Use of fossil fuels are making carbon dating more difficult.
According to a new study released Monday, the burning of fossil fuels is causing the carbon dating process to give erroneous results that could make a specimen seem much older.
The study from the Proceedings of the National Academy of Sciences found carbon emissions are raising the carbon age of the atmosphere, accounting for the incorrect readings.
A story in the Washington Post references the study by Imperial College London in which Physicist Heather D. Graven stated by 2050, today’s new clothes could appear to be as much as ten centuries old.

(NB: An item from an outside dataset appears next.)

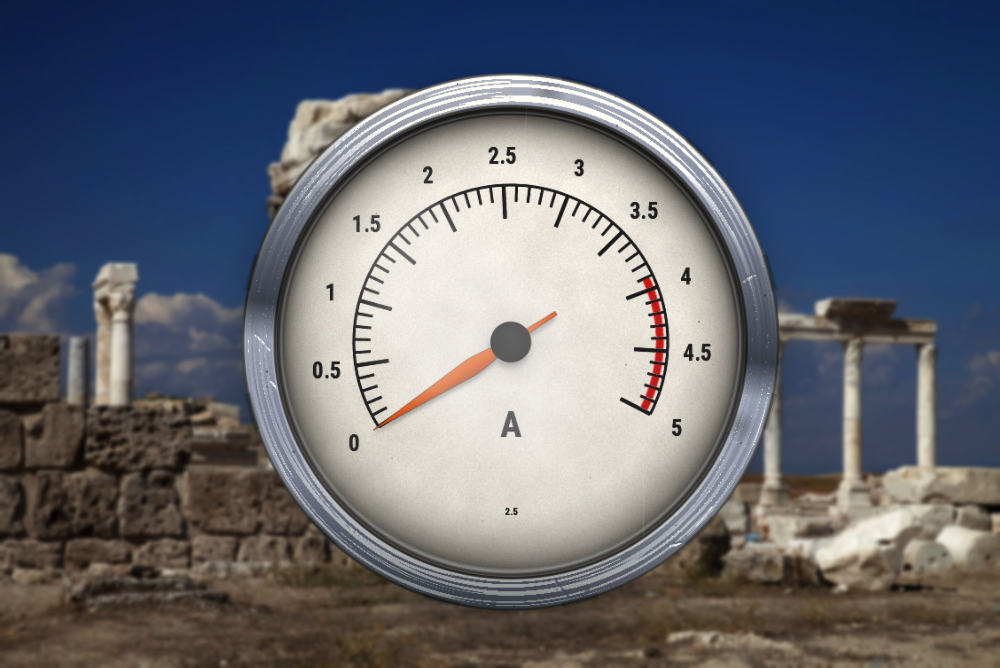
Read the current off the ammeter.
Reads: 0 A
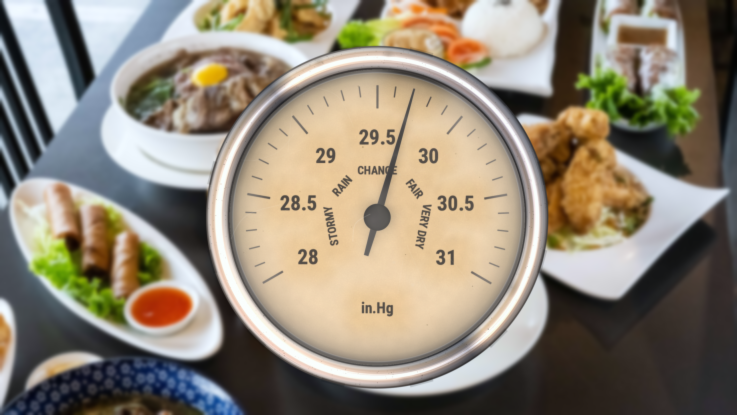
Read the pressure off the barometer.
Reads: 29.7 inHg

Carbon dating is a process that measures the amount of Carbon-14 in a object. Carbon-14 is manufactured in the atmosphere and is absorbed by plants and animals until they die. Since Carbon-14 is radioactive, it decays at a predictable rate each year, so the amount remaining can tell scientists how long ago an object was alive.
The process, developed in the 1940’s, allowed archeologists to more accurately date objects, and rapidly became an accepted technique.
Burning of fossil fuels, which contain Carbon-14 that has already decayed, releases “dead” carbon into the air, and in turn dilutes the proportional amount of Carbon-14. Organic matter growing today will ingest less Carbon-14 than matter grown more than 125 years ago, before the widespread use of fossil fuels.
That doesn’t mean carbon dating will no longer be used. Scientists are aware of the atmospheric differences and can re-calibrate their equipment to adjust for the differences. The process will become more difficult and slightly less accurate than before.
Graven doesn’t believe carbon dating will be able to provide accurate dating for objects less than 2,000 years old if current levels of emissions are maintained. However, the more fossil fuels burned, the less accurate the process will be.
Carbon dating is not the only tool available to scientists. Another process looks at the change in amino acids to achieve a similar result.